I was listening last week to episode 18 of Dice + Food + Lodging Podcast, the second part of a conversation between host Tim and guest Robert Bohl. It was an interesting chat all around, but around halfway through the episode they started talking about innovation in gaming, and my ears perked up.

I have a love-hate relationship with that word when it comes to game design. And I’ll admit up-front that it’s my own baggage, by the way.
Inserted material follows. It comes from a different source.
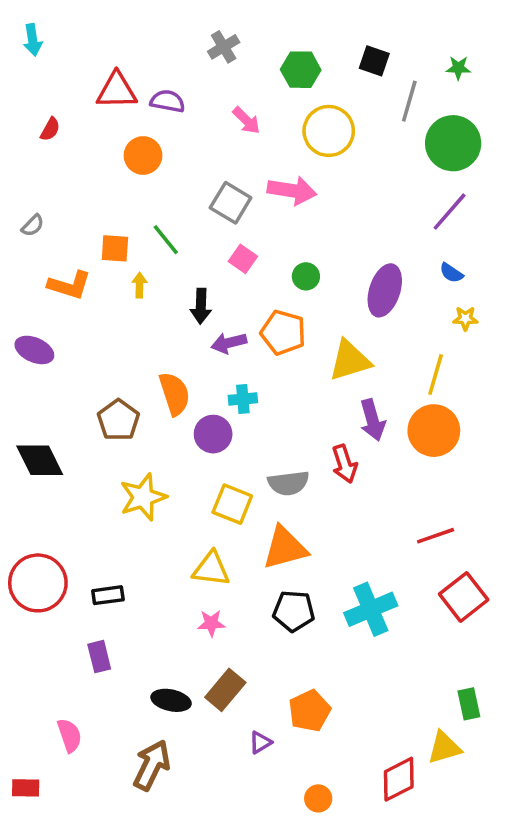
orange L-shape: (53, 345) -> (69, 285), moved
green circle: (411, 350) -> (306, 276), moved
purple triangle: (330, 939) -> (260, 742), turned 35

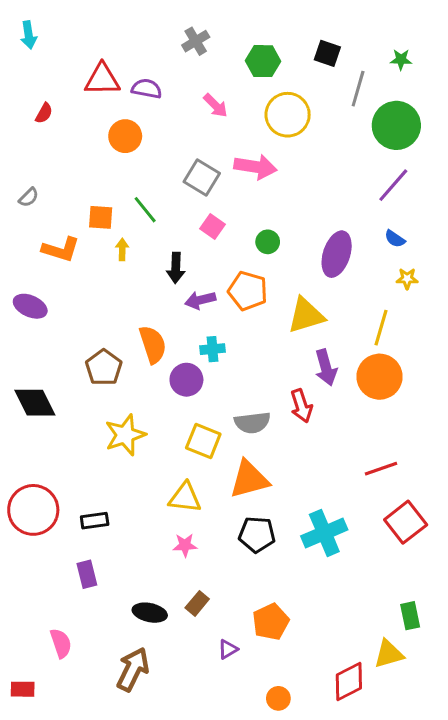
brown rectangle: (225, 690) -> (197, 603), size x0.7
As a game designer, I fall squarely in the System Hacker camp; I like to tinker with systems I fall in love with and add fiddly bits to them to make them do extra things that appeal to me. That’s why the d20 era was so great for me. As I started to work on my Vampire rebuild, I very quickly copped to my (self-imposed?) limitation saying that I was setting out to put together elements I liked, not to create the Next Big Thing in Gaming (TM). In short, Hey, I’m just messing with existing parts, not creating new ones. I did this because I have never thought of myself as that kind of game designer: I see some of the really nifty ideas-turned-games out there and I appreciate the elements they add to the general gamer/designer toolbox, but never think I can do it as well. Again, my own baggage for another occasion.

The point is that innovation is this bugbear in my game design highway that I constantly feel I need to be on alert for. So when I hear the topic come up in this conversation, it immediately recalls to my mind all these thoughts and feelings. But this time, there was an extra piece that had never been there before.